Work required
Print the entries verbatim, leaving out the images they contain.

Data for processing
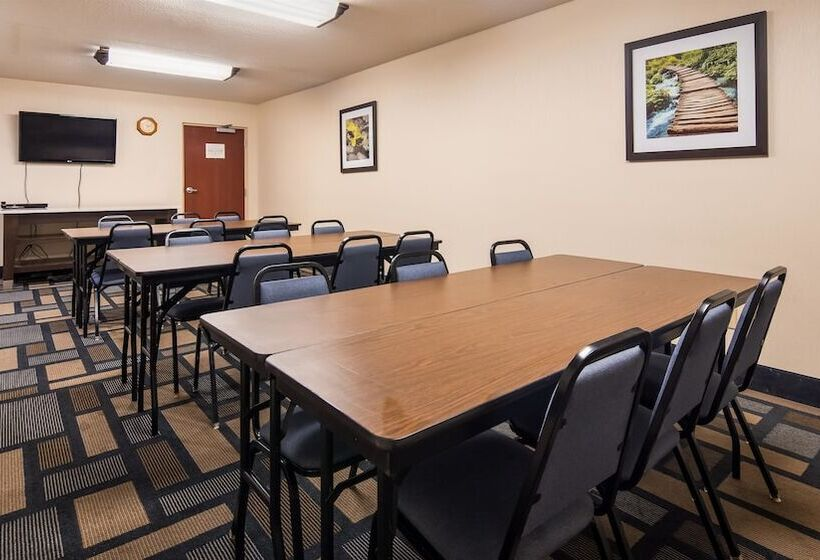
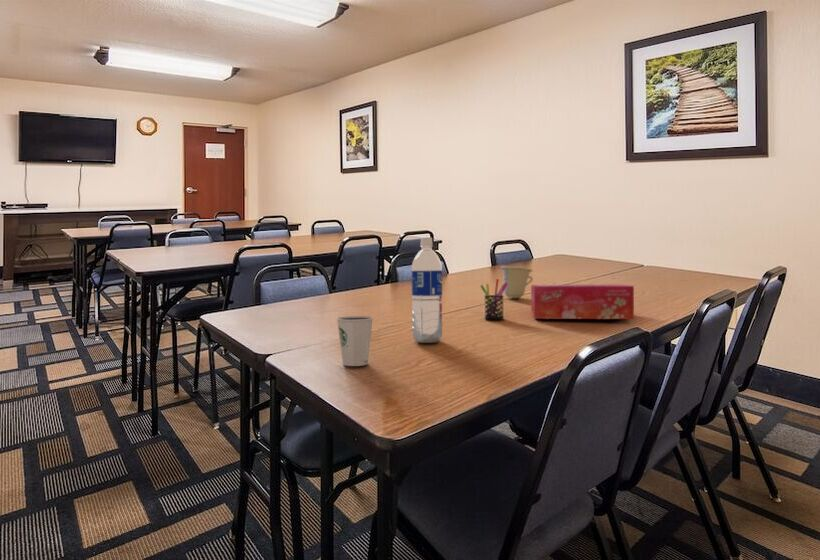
+ tissue box [530,283,635,320]
+ dixie cup [335,315,374,367]
+ water bottle [411,237,443,344]
+ pen holder [479,278,507,320]
+ cup [500,265,534,299]
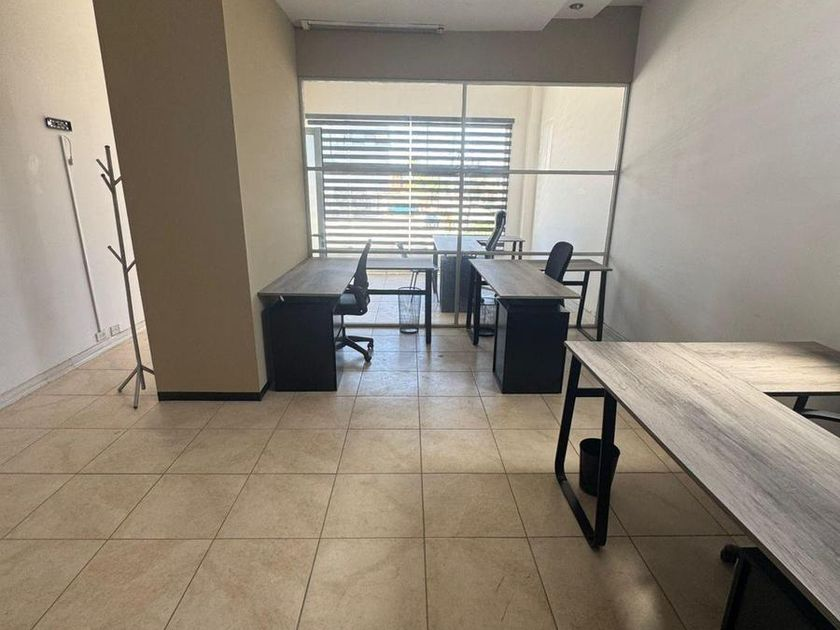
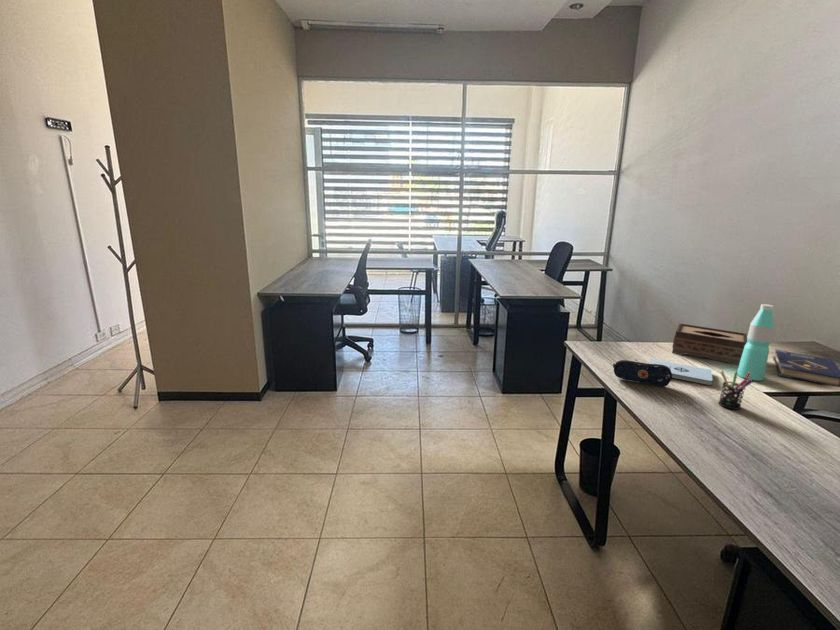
+ pencil case [612,359,672,387]
+ book [772,348,840,388]
+ notepad [648,358,714,386]
+ pen holder [717,370,754,411]
+ water bottle [736,303,776,382]
+ tissue box [671,323,748,366]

Expected answer
+ tissue box [530,283,635,320]
+ dixie cup [335,315,374,367]
+ water bottle [411,237,443,344]
+ pen holder [479,278,507,320]
+ cup [500,265,534,299]
+ pencil case [612,359,672,387]
+ book [772,348,840,388]
+ notepad [648,358,714,386]
+ pen holder [717,370,754,411]
+ water bottle [736,303,776,382]
+ tissue box [671,323,748,366]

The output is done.